» Available data
* * * * * * *
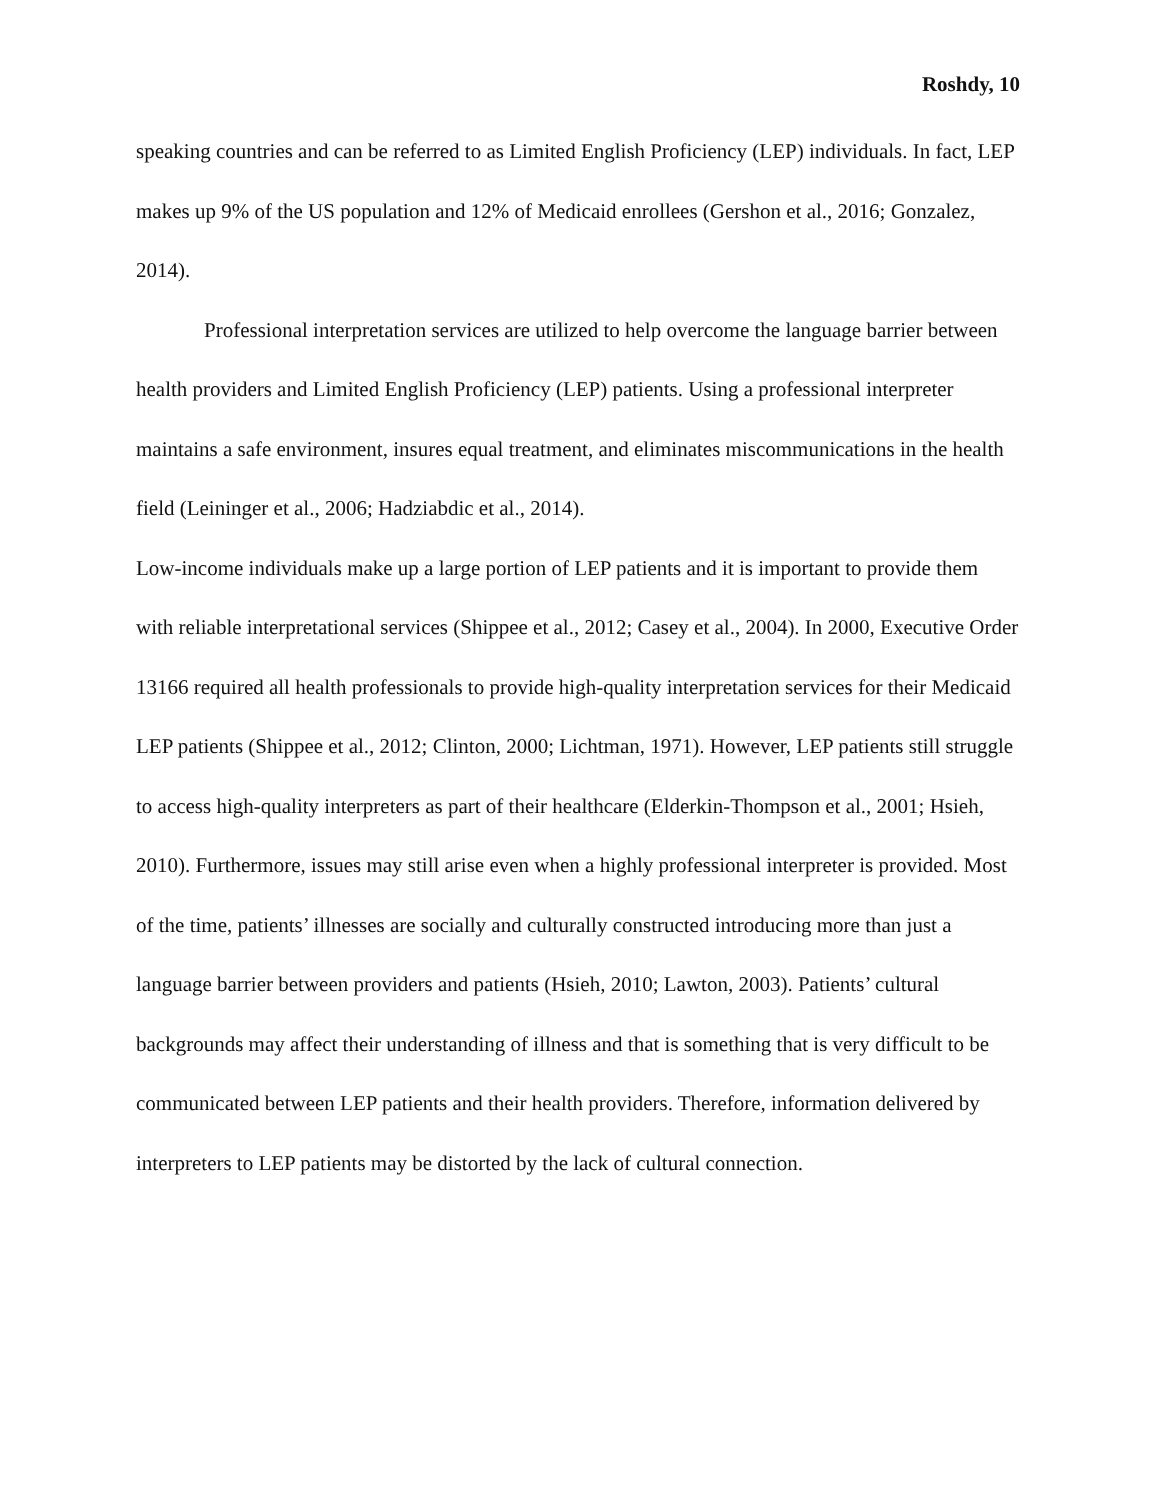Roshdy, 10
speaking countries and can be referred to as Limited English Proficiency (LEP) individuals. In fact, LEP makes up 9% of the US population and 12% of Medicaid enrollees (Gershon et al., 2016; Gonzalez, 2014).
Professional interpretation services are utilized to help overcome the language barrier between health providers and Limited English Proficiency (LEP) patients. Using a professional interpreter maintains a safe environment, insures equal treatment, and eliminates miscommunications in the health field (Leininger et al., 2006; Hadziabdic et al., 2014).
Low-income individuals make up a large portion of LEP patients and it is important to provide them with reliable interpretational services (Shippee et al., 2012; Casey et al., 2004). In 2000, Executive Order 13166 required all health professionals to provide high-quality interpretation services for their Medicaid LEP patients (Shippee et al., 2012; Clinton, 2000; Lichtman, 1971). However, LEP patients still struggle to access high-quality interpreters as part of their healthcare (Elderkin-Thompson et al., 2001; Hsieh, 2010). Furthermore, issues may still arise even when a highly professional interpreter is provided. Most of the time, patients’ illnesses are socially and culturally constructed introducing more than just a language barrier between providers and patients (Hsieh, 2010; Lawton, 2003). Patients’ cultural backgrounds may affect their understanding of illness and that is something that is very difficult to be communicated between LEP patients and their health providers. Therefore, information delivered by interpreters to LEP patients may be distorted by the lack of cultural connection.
* * * * * * *
» Task details
Wherever the string "interpreter" occurs in a line of the listing above, count that line, and report only the total.

» Answer section
2